[START EXTRACT PROVIDED]
Gnat Infestations: Causes and Treatment

  • Written By Dan Edwards on February 2, 2021
    Last Updated: February 2, 2021

Gnats are extraordinarily tenacious and widespread. Different species can inhabit your home, garden, plants and drains.

The causes and cures for these infestations vary across family types. Knowing the reasons for their appearance — and how to remove them — will create a gnat-free environment.

The most common gnat infestations are:

  • Sewer gnats
  • Fungus gnats
  • Eye gnats
  • Biting gnats

Sewer Gnats — Psychodidae

Also known as filter flies, sink flies, moth flies or drain flies, they’re one of the easiest gnat species to identify.

You’ll often see them hovering around plug holes in sinks, showers and baths, or resting on surrounding walls, tiles and work surfaces. Slightly furry looking — hence “moth flies” — and measuring 0.11 inches to 0.17 inches, they’re harmless to humans but are unsightly.

Causes of Sewer Gnat Infestations 

Standing water and poorly maintained drains are the main culprits behind sewer gnat infestations. They drink the water and feed off fresh and rotter detritus in the drain, sink or U-bend.

As their flying ability is somewhat weak, they rarely venture from their breeding grounds. Eradicating the flies, and their eggs and larvae, should, therefore, prevent reoccurrence.
[END EXTRACT PROVIDED]
[START DATASET ENTRIES]
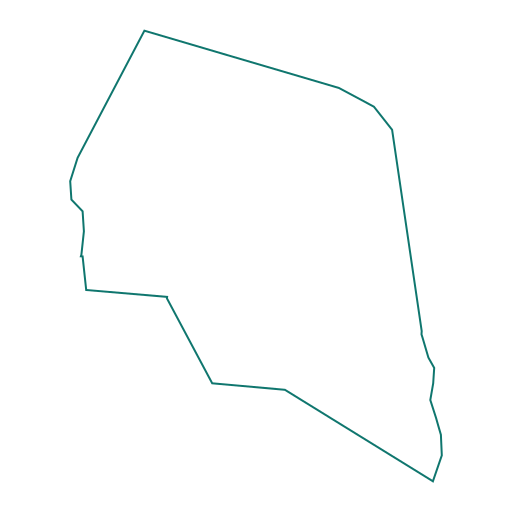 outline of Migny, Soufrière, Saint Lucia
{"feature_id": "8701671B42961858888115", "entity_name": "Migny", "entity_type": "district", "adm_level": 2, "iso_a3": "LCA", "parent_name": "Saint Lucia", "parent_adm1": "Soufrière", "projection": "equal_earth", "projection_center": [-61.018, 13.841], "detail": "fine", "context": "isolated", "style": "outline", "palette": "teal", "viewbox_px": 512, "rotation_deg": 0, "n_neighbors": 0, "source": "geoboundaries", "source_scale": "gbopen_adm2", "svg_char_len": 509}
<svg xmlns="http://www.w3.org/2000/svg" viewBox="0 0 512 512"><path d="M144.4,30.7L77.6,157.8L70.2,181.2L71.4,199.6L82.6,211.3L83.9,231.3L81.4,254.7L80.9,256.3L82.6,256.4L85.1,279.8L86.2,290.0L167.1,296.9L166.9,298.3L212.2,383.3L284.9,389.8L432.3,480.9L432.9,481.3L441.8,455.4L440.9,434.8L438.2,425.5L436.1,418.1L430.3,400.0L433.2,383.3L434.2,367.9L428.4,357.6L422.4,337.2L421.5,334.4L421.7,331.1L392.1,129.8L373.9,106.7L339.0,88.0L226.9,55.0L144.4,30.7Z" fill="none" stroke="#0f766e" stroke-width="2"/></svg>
[END DATASET ENTRIES]
[START DATASET ENTRIES]
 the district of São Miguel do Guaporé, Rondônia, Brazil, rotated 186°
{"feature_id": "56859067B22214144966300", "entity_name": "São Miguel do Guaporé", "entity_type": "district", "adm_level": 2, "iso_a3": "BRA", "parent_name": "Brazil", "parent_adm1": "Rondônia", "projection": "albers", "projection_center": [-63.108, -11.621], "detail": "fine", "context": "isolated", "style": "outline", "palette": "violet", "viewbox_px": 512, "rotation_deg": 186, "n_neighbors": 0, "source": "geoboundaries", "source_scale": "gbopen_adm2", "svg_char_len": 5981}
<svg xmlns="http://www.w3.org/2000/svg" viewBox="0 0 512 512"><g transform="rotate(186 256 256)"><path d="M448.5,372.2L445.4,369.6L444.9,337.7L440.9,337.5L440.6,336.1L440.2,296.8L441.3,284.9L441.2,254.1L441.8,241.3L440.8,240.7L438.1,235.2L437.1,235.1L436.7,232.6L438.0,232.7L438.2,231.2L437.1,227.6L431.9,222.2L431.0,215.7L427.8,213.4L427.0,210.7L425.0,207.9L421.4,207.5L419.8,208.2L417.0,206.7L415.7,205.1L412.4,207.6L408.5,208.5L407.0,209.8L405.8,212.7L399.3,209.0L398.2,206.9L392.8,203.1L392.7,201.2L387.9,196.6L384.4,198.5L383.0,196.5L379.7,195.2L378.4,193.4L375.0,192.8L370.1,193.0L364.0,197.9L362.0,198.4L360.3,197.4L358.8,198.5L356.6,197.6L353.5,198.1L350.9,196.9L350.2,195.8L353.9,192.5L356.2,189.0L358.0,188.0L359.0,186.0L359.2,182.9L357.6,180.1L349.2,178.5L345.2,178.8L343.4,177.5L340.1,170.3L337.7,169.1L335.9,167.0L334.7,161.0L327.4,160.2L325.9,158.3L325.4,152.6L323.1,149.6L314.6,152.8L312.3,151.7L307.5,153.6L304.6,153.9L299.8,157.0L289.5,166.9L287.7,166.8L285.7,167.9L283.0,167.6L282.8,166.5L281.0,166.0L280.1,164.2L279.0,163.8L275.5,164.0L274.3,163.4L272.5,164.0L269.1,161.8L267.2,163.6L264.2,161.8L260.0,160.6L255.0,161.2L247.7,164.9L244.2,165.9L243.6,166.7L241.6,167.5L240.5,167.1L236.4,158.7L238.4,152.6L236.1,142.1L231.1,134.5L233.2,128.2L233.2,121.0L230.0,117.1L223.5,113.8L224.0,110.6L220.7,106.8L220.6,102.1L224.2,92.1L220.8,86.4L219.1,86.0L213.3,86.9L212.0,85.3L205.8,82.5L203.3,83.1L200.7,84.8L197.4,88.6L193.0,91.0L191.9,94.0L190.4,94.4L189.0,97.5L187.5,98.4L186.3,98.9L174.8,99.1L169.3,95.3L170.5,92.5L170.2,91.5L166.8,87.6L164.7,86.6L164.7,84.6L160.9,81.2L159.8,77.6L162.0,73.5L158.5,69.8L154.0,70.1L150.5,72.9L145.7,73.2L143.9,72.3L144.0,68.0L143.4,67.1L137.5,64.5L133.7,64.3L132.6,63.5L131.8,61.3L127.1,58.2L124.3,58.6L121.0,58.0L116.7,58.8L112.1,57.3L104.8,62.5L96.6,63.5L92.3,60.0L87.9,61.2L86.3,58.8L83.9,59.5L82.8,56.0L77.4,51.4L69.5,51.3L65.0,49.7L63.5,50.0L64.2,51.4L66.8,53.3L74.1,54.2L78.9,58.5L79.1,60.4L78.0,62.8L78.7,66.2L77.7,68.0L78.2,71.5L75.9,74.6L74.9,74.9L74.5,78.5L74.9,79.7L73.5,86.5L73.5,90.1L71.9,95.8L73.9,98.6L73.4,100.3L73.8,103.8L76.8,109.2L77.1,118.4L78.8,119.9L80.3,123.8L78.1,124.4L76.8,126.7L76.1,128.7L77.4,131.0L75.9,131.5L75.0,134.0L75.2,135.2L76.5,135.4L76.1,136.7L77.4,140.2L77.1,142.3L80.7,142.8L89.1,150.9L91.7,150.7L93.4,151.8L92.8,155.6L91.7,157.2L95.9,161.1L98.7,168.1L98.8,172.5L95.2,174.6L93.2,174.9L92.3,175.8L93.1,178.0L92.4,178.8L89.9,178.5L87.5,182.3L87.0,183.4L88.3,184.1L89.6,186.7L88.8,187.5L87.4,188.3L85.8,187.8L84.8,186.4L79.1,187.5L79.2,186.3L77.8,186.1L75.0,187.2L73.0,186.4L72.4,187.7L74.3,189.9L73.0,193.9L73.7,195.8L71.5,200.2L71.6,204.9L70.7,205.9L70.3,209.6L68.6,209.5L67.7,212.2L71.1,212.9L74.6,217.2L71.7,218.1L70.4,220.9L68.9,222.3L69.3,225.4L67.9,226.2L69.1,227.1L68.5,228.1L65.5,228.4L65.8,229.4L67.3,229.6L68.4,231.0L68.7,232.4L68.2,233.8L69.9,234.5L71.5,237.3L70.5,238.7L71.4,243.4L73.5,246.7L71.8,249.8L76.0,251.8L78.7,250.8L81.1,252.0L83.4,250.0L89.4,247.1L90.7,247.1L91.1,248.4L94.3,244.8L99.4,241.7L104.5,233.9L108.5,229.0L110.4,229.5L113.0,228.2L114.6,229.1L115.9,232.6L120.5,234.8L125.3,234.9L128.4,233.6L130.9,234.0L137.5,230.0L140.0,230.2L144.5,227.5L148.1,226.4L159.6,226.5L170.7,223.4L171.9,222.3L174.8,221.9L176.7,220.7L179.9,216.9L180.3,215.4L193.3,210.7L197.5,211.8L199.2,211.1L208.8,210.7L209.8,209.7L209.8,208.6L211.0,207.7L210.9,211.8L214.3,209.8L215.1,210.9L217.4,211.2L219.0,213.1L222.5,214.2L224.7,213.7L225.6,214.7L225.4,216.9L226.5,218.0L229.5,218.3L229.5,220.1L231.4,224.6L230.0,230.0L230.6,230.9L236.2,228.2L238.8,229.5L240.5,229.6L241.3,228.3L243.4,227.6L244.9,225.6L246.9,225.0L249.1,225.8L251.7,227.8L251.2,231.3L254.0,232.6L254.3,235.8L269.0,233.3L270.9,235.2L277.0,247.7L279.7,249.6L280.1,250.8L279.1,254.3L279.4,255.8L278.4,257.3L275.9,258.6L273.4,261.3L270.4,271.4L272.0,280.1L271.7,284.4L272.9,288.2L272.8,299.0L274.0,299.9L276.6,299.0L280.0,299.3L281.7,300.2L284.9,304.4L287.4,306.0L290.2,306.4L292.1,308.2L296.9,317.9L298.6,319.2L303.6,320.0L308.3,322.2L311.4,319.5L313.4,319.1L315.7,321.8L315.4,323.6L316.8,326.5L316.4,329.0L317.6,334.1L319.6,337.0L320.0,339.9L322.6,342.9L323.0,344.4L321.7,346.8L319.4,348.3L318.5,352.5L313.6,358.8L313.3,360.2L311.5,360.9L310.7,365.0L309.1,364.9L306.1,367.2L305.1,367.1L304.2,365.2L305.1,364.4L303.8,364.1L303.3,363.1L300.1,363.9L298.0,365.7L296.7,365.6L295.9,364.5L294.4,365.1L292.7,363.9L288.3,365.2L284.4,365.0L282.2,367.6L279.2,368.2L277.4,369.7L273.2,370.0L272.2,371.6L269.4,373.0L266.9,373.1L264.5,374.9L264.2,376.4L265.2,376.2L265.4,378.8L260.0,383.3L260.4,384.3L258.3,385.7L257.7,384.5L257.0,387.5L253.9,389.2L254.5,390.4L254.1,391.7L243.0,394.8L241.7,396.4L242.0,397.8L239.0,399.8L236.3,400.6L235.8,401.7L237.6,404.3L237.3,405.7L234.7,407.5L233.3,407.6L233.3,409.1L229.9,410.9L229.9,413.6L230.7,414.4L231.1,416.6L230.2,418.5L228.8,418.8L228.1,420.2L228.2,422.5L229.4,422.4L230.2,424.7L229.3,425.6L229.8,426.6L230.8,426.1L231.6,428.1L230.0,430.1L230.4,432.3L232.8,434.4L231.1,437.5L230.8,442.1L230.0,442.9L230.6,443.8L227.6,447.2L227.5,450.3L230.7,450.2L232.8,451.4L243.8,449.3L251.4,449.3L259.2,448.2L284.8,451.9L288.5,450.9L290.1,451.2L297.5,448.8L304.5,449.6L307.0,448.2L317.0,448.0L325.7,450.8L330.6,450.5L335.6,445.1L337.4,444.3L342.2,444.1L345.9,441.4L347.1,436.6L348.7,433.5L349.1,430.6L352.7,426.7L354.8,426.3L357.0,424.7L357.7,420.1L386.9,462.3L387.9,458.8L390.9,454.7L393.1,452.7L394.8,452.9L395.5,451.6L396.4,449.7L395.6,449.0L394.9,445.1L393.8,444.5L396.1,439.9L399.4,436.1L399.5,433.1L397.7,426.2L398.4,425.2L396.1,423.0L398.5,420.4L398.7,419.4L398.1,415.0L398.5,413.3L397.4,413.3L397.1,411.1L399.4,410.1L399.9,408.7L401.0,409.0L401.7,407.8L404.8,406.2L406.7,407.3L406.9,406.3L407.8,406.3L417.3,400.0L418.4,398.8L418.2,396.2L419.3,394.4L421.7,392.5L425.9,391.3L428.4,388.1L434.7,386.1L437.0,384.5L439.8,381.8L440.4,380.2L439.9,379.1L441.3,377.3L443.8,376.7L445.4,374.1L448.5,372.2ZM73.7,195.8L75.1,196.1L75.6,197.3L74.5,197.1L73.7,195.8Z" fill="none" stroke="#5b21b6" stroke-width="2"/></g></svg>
[END DATASET ENTRIES]
* [EXERCISE AIM]: Return the stretch of the article on gnat infestations from "Causes of Sewer" through "therefore, prevent reoccurrence.", copied word for word. The rows have nothing to do with the gnat article.

* [IN RESPONSE]:
Causes of Sewer Gnat Infestations 

Standing water and poorly maintained drains are the main culprits behind sewer gnat infestations. They drink the water and feed off fresh and rotter detritus in the drain, sink or U-bend.

As their flying ability is somewhat weak, they rarely venture from their breeding grounds. Eradicating the flies, and their eggs and larvae, should, therefore, prevent reoccurrence.